• [TASK DIRECTIONS] Reproduce every line below exactly as written; do not include the images.

INFORMATION PROVIDED section start

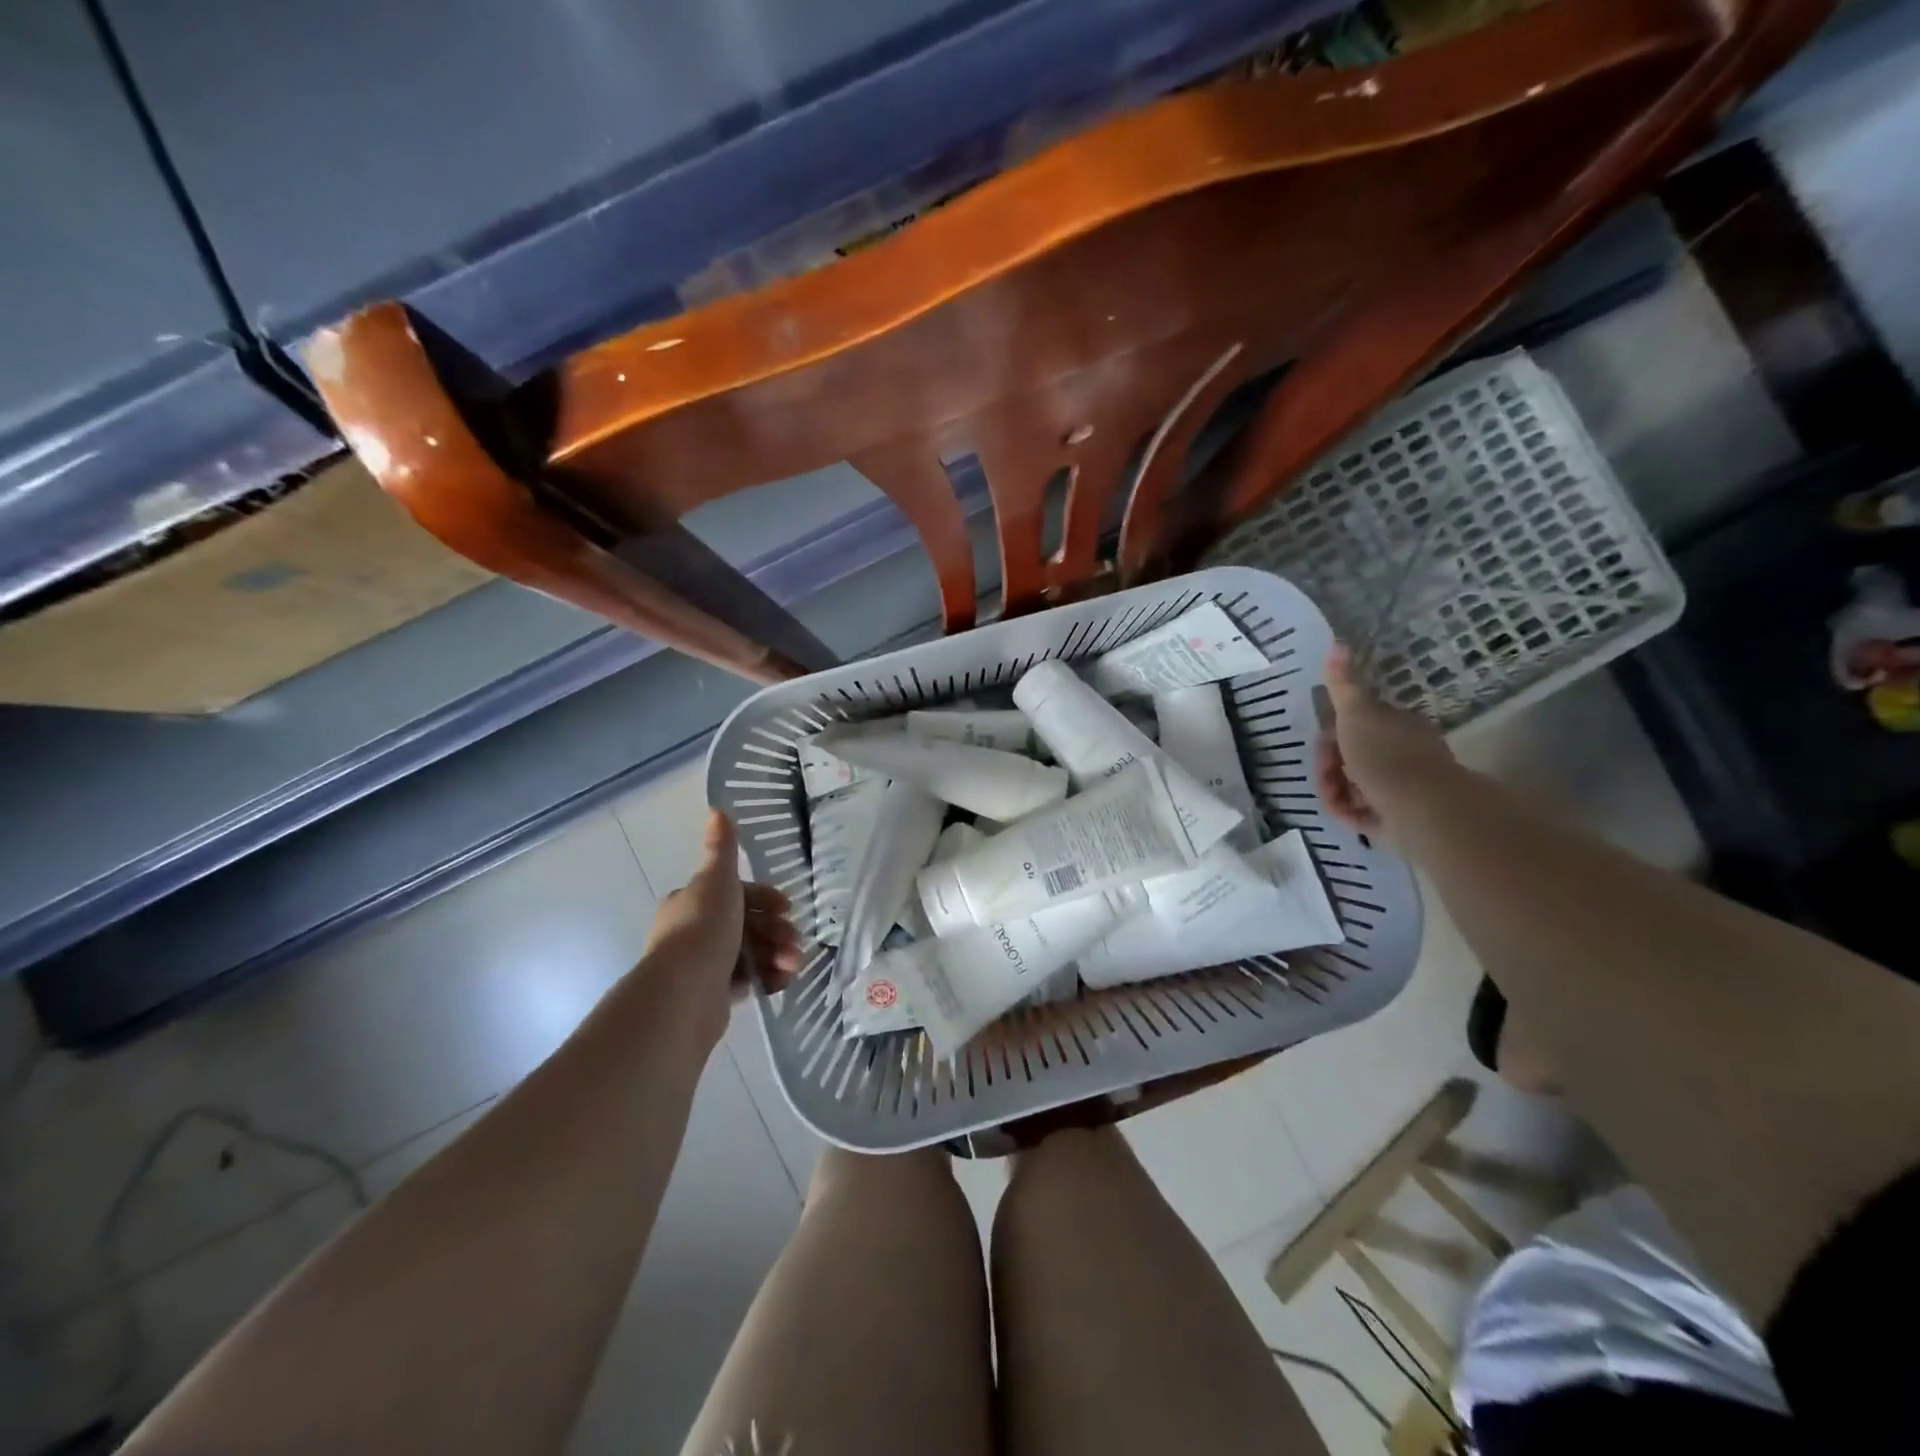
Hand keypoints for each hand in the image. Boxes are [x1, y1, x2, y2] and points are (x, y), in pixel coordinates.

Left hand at [642, 811, 803, 1042]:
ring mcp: (702, 965)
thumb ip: (722, 849)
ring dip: (778, 955)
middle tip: (796, 942)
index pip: (735, 893)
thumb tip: (716, 809)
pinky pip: (748, 981)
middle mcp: (693, 931)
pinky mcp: (712, 996)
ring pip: (751, 953)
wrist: (683, 993)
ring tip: (794, 965)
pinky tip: (783, 980)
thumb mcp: (717, 880)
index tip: (787, 907)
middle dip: (777, 931)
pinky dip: (768, 978)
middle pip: (747, 924)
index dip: (764, 898)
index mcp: (691, 902)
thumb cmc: (703, 929)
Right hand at [1314, 644, 1457, 836]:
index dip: (1332, 736)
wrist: (1421, 809)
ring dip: (1337, 792)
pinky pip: (1364, 811)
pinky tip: (1348, 815)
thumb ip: (1343, 684)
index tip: (1323, 745)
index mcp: (1396, 725)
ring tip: (1336, 802)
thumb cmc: (1385, 757)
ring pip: (1354, 785)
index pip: (1357, 724)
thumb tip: (1338, 643)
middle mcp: (1403, 752)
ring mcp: (1404, 785)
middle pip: (1353, 756)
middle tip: (1326, 777)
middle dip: (1330, 767)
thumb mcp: (1356, 714)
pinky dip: (1351, 812)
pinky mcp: (1400, 815)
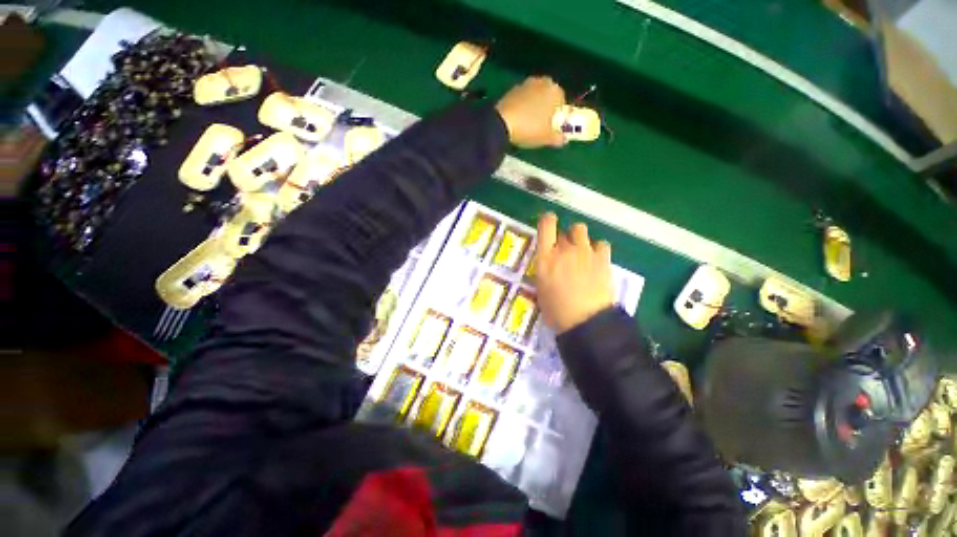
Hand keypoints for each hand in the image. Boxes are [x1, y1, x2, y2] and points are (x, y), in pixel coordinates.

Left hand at [495, 77, 566, 148]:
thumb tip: (564, 139)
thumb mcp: (546, 138)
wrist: (502, 123)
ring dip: (534, 106)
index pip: (562, 103)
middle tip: (542, 124)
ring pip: (535, 96)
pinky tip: (519, 119)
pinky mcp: (512, 89)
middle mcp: (543, 82)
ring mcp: (526, 84)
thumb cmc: (530, 129)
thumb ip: (558, 138)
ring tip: (529, 122)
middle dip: (547, 108)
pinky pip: (522, 99)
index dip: (559, 116)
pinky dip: (523, 106)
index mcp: (555, 91)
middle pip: (548, 96)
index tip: (553, 127)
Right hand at [534, 213, 613, 333]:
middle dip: (564, 237)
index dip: (547, 220)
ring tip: (581, 252)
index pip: (546, 225)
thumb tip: (548, 264)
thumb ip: (544, 271)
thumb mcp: (541, 290)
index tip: (549, 223)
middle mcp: (564, 250)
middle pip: (565, 229)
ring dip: (579, 238)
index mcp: (546, 258)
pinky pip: (601, 243)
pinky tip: (596, 259)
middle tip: (565, 250)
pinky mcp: (603, 259)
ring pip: (581, 230)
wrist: (586, 322)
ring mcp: (585, 252)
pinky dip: (597, 248)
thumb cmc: (556, 311)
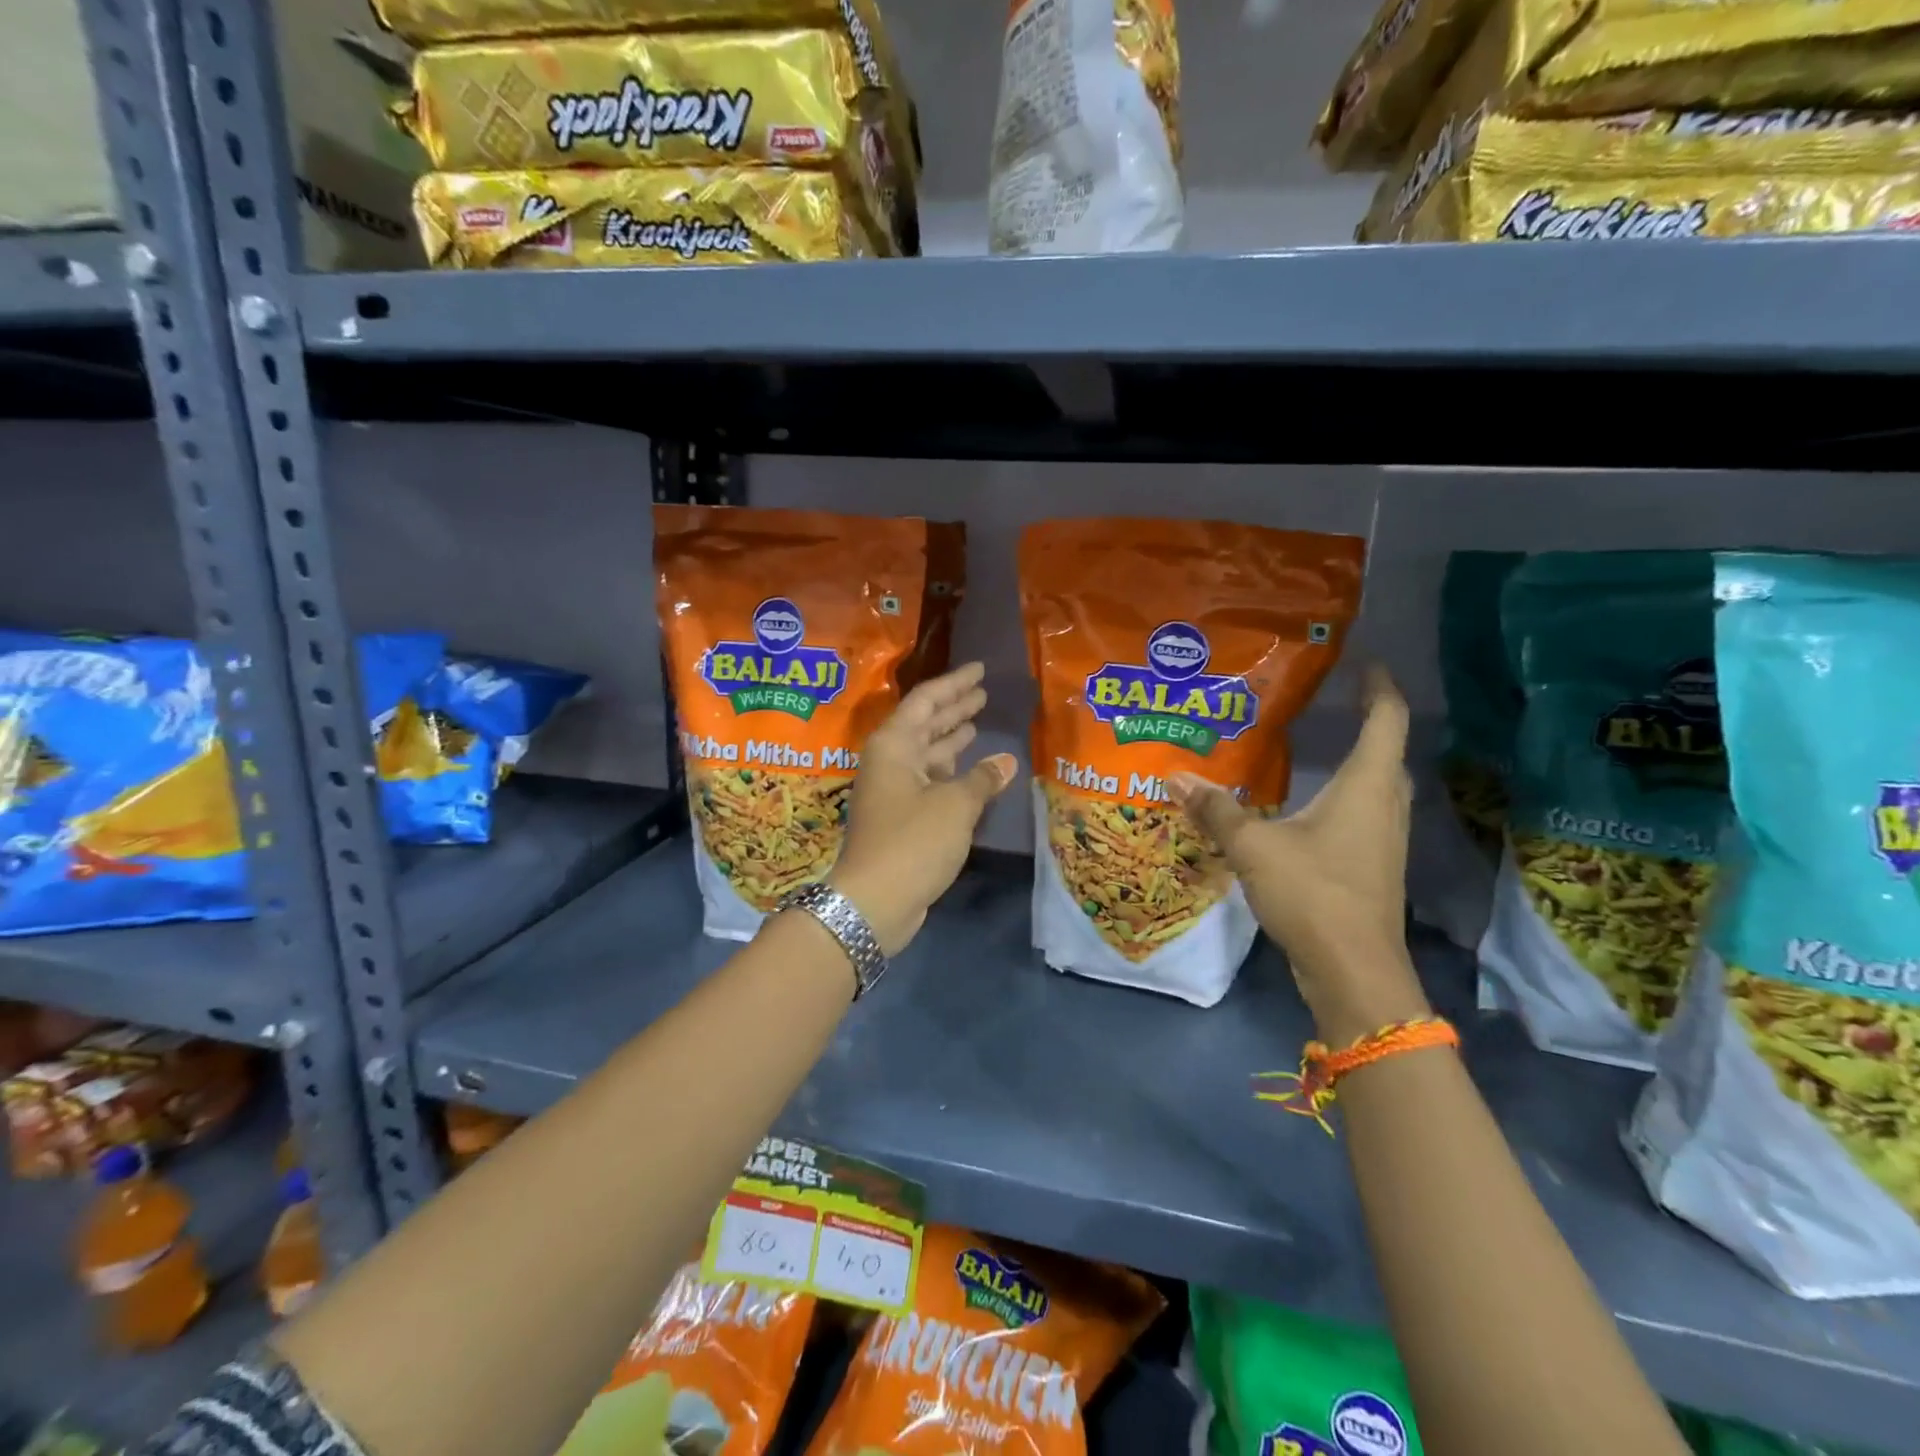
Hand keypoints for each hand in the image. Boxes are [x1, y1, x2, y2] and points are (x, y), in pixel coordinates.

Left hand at [829, 662, 1019, 955]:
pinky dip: (950, 771)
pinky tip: (971, 769)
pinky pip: (929, 780)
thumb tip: (1006, 760)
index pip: (926, 701)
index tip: (980, 669)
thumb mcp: (955, 805)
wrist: (874, 901)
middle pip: (924, 724)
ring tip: (977, 722)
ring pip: (926, 753)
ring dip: (951, 738)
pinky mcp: (900, 816)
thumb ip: (982, 779)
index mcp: (894, 746)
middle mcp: (889, 761)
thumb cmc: (913, 841)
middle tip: (983, 692)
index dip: (955, 683)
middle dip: (954, 708)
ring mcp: (892, 790)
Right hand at [1167, 665, 1429, 1044]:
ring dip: (1358, 762)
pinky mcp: (1373, 867)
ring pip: (1378, 786)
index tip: (1367, 664)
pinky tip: (1311, 806)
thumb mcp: (1254, 846)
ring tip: (1319, 745)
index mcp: (1366, 786)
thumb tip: (1175, 777)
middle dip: (1369, 722)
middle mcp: (1384, 806)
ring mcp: (1384, 840)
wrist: (1352, 970)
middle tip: (1332, 703)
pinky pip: (1364, 814)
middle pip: (1388, 752)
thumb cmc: (1313, 893)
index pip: (1386, 720)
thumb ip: (1216, 810)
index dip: (1379, 688)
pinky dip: (1345, 797)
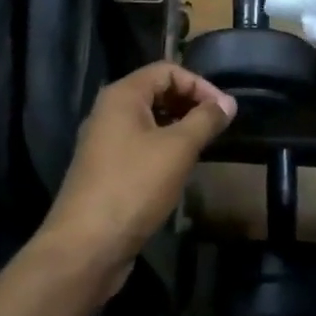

INFORMATION PROVIDED section end

• [SOLUTION TO THIS TASK]
Hand keypoints for each hand in the image. Boxes are [x1, y1, x2, y2] and points are (x, y), in pixel coordinates.

Left hand at [642, 811, 803, 1042]:
ring mcp: (702, 965)
thumb ip: (722, 849)
ring dip: (778, 955)
middle tip: (796, 942)
index pip: (735, 893)
thumb tip: (716, 809)
pinky pip: (748, 981)
middle mcp: (693, 931)
pinky mcp: (712, 996)
ring pip: (751, 953)
wrist: (683, 993)
ring tip: (794, 965)
pinky tip: (783, 980)
thumb mcp: (717, 880)
index tip: (787, 907)
middle dip: (777, 931)
pinky dip: (768, 978)
middle pip: (747, 924)
index dip: (764, 898)
index mcp: (691, 902)
thumb cmc: (703, 929)
Right hand at [1314, 644, 1457, 836]:
index dip: (1332, 736)
wrist: (1421, 809)
ring dip: (1337, 792)
pinky pip: (1364, 811)
pinky tip: (1348, 815)
thumb ip: (1343, 684)
index tip: (1323, 745)
index mcp: (1396, 725)
ring tip: (1336, 802)
thumb cmc: (1385, 757)
ring pip: (1354, 785)
index pip: (1357, 724)
thumb tip: (1338, 643)
middle mcp: (1403, 752)
ring mcp: (1404, 785)
middle pip: (1353, 756)
middle tip: (1326, 777)
middle dip: (1330, 767)
thumb mcp: (1356, 714)
pinky dip: (1351, 812)
pinky mcp: (1400, 815)
Hand keypoints for each hand in the image. Boxes are [x1, y1, x2, y2] and points are (x, y), in pixel coordinates.

Left hand at [495, 77, 566, 148]:
thumb tip: (564, 139)
thumb mcp: (546, 138)
wrist: (502, 123)
ring dip: (534, 106)
index pip: (562, 103)
middle tip: (542, 124)
ring pip: (535, 96)
pinky tip: (519, 119)
pinky mcp: (512, 89)
middle mcp: (543, 82)
ring mcp: (526, 84)
thumb cmc: (530, 129)
thumb ip: (558, 138)
ring tip: (529, 122)
middle dip: (547, 108)
pinky pip: (522, 99)
index dip: (559, 116)
pinky dip: (523, 106)
index mcp: (555, 91)
middle pip: (548, 96)
index tip: (553, 127)
Right hand at [534, 213, 613, 333]:
middle dip: (564, 237)
index dip: (547, 220)
ring tip: (581, 252)
index pip: (546, 225)
thumb tip: (548, 264)
thumb ip: (544, 271)
thumb mcp: (541, 290)
index tip: (549, 223)
middle mcp: (564, 250)
middle pip: (565, 229)
ring dip: (579, 238)
index mcp: (546, 258)
pinky pip: (601, 243)
pinky tip: (596, 259)
middle tip: (565, 250)
pinky mcp: (603, 259)
ring pip: (581, 230)
wrist: (586, 322)
ring mcp: (585, 252)
pinky dip: (597, 248)
thumb cmc: (556, 311)
Hand keypoints for each hand in the image. Boxes are [x1, y1, x2, y2] and points are (x, y), in pixel coordinates.

Left hand at [829, 662, 1019, 955]:
pinky dip: (950, 771)
pinky tip: (971, 769)
pinky pip: (929, 780)
thumb tip: (1006, 760)
index pip: (926, 701)
index tip: (980, 669)
thumb mcp: (955, 805)
wrist: (874, 901)
middle pip: (924, 724)
ring tip: (977, 722)
ring pip: (926, 753)
ring dip: (951, 738)
pinky mcp: (900, 816)
thumb ip: (982, 779)
index mcp: (894, 746)
middle mcp: (889, 761)
thumb cmc: (913, 841)
middle tip: (983, 692)
index dip: (955, 683)
middle dip: (954, 708)
ring mcp: (892, 790)
Right hand at [1167, 665, 1429, 1044]:
ring dip: (1358, 762)
pinky mcp: (1373, 867)
ring pip: (1378, 786)
index tip: (1367, 664)
pinky tip: (1311, 806)
thumb mcp: (1254, 846)
ring tip: (1319, 745)
index mcp: (1366, 786)
thumb tip: (1175, 777)
middle dip: (1369, 722)
middle mcp: (1384, 806)
ring mcp: (1384, 840)
wrist: (1352, 970)
middle tip: (1332, 703)
pinky pip: (1364, 814)
middle pip: (1388, 752)
thumb cmc: (1313, 893)
index pip: (1386, 720)
thumb ip: (1216, 810)
index dip: (1379, 688)
pinky dip: (1345, 797)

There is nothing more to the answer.